Probabilistic fine-mapping of causal gene sets

To disambiguate the potential of pleiotropy underlying genetic variants associated with the expression of multiple gene products in a given locus, and disambiguate which gene is most likely causal (e.g., looking at genes with high posterior inclusion probabilities), we applied fine-mapping of causal gene sets (FOCUS) to validate the genes in the brain discovered by MR. FOCUS takes as input GWAS summary data, expression prediction weights (as estimated from eQTL reference panels), and LD among all SNPs in the risk region, and estimates the probability for any given set of genes to explain the transcriptome-wide association study (TWAS) signal. We used the FOCUS weights and executed the code according to the manual provided by the original study (https://github.com/bogdanlab/focus)71.

Pearson Correlation, protein-protein network, pathway enrichment and cell-type specific expression analysis

As previous study21, we wondered whether there would be correlations between the brain, CSF and blood-identified QTLs. Hence, we investigated the correlation between the shared QTLs identified in the brain, CSF and blood using effect estimates from the MR analysis by Pearson correlation analysis. In consideration that the number of pQTLs was much smaller than that of eQTLs, and no genes were shared between the brain, CSF, and blood pQTL at a threshold of p < 0.05, we set only no threshold for pQTLs and three for eQTLs (P < 0.05, 0.01 and 0.005) to ensure enough number of shared QTLs in the Pearson correlation analysis.
━━━━━━━━━━━━━━━━━━━━━━━━━━━━━━
DIRECTIONS:
• A. According to the methods text, which three thresholds were set for eQTLs in the Pearson correlation analysis?
• B. Using the methods text, explain why no threshold was set for pQTLs in the Pearson correlation analysis.
The records are not needed for this work.
━━━━━━━━━━━━━━━━━━━━━━━━━━━━━━
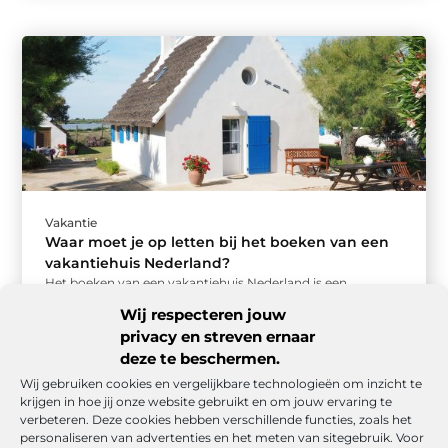
Vakantie
Waar moet je op letten bij het boeken van een
vakantiehuis Nederland?
Het boeken van een vakantiehuis Nederland is een
opwindende stap, maar het is essentieel om goed
Wij respecteren jouw
voorbereid te zijn en ...
privacy en streven ernaar
deze te beschermen.
Wij gebruiken cookies en vergelijkbare technologieën om inzicht te
krijgen in hoe jij onze website gebruikt en om jouw ervaring te
verbeteren. Deze cookies hebben verschillende functies, zoals het
personaliseren van advertenties en het meten van sitegebruik. Voor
━━━━━━━━━━━━━━━━━━━━━━━━━━━━━━
LIST OF ANSWERS:
• A. P < 0.05, 0.01 and 0.005.

• B. The number of pQTLs was much smaller than the number of eQTLs, and no genes were shared between the brain, CSF and blood pQTLs at p < 0.05. Setting no threshold ensured that there were enough shared QTLs for the analysis.